Machine learning to predict venous thrombosis in acutely ill medical patients.
Academic Article
Overview
abstract
BACKGROUND: The identification of acutely ill patients at high risk for venous thromboembolism (VTE) may be determined clinically or by use of integer-based scoring systems. These scores demonstrated modest performance in external data sets. OBJECTIVES: To evaluate the performance of machine learning models compared to the IMPROVE score. METHODS: The APEX trial randomized 7513 acutely medically ill patients to extended duration betrixaban vs. enoxaparin. Including 68 variables, a super learner model (ML) was built to predict VTE by combining estimates from 5 families of candidate models.
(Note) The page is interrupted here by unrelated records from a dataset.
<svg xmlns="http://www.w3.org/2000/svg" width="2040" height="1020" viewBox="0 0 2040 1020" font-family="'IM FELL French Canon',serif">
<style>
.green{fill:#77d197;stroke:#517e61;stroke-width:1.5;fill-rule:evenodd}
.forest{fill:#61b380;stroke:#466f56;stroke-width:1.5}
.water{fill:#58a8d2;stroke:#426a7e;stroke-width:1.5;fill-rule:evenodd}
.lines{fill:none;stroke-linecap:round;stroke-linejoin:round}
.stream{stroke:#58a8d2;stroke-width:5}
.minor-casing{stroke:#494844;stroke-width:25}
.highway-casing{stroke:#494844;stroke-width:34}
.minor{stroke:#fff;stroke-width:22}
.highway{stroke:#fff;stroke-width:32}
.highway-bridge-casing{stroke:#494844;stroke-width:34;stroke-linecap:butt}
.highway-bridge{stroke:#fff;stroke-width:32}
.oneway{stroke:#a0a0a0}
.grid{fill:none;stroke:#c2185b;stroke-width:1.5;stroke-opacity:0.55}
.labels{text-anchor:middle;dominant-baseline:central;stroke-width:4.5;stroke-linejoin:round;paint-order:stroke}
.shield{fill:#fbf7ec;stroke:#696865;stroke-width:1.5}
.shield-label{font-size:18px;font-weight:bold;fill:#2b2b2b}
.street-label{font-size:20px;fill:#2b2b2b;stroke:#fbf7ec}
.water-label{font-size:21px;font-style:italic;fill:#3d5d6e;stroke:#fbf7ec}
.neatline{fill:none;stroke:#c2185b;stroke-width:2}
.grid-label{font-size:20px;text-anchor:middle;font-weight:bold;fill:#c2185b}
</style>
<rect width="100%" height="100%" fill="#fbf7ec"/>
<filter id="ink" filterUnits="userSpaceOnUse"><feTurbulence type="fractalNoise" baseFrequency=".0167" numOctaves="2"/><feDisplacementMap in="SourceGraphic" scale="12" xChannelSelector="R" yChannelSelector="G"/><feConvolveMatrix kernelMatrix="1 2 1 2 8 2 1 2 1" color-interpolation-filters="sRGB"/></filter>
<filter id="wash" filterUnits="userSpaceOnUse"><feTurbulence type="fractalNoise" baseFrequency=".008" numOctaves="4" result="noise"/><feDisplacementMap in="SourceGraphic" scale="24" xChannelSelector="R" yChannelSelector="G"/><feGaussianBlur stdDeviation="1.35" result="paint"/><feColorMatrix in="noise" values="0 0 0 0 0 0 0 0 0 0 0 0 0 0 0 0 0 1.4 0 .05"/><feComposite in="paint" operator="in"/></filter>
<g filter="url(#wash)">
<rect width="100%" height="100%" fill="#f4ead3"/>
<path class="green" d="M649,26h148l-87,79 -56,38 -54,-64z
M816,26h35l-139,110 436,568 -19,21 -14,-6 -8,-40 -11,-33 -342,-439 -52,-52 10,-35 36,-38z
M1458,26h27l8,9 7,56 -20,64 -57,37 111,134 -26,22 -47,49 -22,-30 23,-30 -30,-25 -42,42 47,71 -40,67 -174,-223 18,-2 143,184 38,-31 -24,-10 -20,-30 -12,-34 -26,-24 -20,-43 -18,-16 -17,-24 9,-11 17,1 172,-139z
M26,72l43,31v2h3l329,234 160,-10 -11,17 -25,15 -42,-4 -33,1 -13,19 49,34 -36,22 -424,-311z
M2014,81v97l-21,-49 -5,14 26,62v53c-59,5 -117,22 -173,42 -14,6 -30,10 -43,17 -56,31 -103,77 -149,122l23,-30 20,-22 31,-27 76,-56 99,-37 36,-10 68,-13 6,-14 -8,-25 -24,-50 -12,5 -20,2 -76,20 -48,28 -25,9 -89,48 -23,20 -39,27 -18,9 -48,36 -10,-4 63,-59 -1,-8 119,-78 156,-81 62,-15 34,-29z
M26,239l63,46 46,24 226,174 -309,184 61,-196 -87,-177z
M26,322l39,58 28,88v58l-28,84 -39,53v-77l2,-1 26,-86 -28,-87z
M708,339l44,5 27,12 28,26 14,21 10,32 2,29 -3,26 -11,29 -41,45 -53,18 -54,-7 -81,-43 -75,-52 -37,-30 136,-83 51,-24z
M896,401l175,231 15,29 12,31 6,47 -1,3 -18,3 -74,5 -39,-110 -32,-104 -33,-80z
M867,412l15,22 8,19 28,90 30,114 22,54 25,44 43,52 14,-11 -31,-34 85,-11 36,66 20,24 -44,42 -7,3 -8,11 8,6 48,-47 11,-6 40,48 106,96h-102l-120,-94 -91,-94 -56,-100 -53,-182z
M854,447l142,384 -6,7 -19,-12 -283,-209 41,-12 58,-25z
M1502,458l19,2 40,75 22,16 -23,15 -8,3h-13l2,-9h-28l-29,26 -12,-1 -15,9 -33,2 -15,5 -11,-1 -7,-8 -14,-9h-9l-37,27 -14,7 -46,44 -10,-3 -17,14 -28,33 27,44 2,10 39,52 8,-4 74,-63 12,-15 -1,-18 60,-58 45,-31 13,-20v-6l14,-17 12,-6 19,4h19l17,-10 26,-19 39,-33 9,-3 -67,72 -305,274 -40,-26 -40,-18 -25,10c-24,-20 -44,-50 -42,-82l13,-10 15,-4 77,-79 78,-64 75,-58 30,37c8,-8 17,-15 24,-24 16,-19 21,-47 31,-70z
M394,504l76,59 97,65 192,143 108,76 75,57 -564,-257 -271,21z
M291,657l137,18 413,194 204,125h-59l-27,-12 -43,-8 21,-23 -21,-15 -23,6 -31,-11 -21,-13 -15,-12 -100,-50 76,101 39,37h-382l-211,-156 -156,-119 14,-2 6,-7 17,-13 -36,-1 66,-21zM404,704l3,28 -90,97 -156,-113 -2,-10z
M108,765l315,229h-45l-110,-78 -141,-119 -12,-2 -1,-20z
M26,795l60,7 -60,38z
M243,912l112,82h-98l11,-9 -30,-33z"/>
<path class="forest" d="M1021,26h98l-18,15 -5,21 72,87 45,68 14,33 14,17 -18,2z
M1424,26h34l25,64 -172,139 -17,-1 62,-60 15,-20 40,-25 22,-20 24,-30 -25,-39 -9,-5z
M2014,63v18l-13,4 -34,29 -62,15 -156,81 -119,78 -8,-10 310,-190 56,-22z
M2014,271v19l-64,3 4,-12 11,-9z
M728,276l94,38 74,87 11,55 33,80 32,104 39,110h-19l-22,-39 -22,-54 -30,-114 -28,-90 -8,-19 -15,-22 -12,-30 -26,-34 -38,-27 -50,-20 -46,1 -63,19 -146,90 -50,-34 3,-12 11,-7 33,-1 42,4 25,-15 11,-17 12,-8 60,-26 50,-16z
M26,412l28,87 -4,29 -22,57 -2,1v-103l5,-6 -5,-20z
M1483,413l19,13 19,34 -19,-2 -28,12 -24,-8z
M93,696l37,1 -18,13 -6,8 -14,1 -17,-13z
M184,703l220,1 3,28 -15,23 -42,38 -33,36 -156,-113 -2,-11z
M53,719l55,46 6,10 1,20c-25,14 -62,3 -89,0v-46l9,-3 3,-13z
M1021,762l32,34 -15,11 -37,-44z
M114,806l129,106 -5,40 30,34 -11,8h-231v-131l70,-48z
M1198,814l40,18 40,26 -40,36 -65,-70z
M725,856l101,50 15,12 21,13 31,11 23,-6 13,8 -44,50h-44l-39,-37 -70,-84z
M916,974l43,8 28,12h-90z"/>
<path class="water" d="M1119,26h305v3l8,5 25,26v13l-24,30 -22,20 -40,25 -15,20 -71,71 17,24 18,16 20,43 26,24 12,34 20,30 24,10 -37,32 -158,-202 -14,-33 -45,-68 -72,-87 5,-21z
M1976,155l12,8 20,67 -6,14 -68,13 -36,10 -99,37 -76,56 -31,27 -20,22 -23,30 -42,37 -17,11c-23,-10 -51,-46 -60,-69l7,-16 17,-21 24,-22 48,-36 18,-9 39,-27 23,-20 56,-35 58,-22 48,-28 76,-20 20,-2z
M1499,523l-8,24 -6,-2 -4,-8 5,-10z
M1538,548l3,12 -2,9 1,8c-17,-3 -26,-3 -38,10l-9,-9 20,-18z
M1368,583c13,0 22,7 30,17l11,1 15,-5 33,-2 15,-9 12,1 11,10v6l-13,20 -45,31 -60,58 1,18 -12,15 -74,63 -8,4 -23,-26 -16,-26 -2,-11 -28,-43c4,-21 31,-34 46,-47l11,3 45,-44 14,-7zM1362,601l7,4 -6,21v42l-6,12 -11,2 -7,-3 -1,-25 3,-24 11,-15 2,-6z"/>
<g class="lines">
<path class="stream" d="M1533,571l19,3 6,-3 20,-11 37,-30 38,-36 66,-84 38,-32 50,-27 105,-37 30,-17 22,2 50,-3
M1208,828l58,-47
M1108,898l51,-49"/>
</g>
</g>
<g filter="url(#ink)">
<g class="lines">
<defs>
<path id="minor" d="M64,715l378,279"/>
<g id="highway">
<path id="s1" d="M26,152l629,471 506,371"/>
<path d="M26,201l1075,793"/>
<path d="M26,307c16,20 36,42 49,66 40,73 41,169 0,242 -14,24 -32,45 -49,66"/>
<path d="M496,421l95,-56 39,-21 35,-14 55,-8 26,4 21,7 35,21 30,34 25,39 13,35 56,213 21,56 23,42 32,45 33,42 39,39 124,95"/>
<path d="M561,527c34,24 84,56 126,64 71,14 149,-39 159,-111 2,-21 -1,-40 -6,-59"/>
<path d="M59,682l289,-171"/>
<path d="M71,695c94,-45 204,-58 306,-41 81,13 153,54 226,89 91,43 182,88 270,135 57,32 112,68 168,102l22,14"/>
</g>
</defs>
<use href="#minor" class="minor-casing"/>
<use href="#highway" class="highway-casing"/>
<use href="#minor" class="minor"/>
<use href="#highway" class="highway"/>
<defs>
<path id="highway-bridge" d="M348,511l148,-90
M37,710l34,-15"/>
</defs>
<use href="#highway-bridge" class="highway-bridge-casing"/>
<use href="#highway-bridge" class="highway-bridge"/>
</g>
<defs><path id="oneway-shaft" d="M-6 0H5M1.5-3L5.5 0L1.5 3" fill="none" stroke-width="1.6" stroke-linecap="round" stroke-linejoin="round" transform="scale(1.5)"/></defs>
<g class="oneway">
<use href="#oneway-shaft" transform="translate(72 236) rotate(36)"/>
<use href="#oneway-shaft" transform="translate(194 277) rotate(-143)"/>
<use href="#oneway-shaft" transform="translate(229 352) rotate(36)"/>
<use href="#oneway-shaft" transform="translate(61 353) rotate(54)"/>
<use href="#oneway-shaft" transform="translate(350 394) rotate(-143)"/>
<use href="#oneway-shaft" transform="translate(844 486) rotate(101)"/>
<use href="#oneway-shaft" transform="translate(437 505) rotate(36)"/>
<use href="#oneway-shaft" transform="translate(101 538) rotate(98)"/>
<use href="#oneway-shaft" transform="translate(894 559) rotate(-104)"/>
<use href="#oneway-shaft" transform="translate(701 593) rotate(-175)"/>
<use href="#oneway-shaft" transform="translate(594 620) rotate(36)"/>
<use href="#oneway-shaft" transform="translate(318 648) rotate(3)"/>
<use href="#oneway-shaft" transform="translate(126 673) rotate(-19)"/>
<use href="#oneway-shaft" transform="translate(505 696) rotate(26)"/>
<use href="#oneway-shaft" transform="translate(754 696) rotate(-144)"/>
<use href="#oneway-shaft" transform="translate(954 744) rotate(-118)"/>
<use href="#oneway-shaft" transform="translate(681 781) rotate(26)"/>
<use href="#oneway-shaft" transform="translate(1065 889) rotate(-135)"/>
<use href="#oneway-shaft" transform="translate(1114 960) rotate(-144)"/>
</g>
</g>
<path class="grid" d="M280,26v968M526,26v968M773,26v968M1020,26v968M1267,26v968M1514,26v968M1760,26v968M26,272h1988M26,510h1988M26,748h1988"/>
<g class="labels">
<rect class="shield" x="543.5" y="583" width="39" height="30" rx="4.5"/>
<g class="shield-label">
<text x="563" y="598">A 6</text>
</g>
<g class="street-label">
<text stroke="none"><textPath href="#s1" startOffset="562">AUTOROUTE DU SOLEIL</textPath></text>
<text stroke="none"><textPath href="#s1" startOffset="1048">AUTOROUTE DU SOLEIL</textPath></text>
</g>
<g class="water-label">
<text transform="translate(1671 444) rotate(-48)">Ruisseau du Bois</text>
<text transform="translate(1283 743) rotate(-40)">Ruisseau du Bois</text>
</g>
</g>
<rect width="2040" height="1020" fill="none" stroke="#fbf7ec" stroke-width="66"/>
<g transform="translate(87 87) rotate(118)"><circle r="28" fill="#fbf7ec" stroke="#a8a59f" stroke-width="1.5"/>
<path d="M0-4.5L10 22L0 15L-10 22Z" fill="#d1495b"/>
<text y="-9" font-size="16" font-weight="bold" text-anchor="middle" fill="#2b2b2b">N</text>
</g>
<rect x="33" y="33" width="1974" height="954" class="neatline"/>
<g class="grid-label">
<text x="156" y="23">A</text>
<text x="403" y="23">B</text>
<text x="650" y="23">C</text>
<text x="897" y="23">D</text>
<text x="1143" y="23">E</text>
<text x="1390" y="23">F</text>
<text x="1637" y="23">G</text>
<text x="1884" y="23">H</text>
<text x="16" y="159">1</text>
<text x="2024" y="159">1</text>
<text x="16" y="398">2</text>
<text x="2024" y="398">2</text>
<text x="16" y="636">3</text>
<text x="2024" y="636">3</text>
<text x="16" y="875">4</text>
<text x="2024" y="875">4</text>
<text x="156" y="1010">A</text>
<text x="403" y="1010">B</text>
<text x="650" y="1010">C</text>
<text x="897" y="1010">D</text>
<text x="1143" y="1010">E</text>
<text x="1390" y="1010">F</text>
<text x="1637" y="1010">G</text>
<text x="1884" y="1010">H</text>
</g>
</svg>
A "reduced" model (rML) was also developed using 16 variables that were thought, a priori, to be associated with VTE. The IMPROVE score was calculated for each patient. Model performance was assessed by discrimination and calibration to predict a composite VTE end point. The frequency of predicted risks of VTE were plotted and divided into tertiles. VTE risks were compared across tertiles. RESULTS: The ML and rML algorithms outperformed the IMPROVE score in predicting VTE (c-statistic: 0.69, 0.68 and 0.59, respectively). The Hosmer-Lemeshow goodness-of-fit P-value was 0.06 for ML, 0.44 for rML, and <0.001 for the IMPROVE score. The observed event rate in the lowest tertile was 2.5%, 4.8% in tertile 2, and 11.4% in the highest tertile. Patients in the highest tertile of VTE risk had a 5-fold increase in odds of VTE compared to the lowest tertile. CONCLUSION: The super learner algorithms improved discrimination and calibration compared to the IMPROVE score for predicting VTE in acute medically ill patients.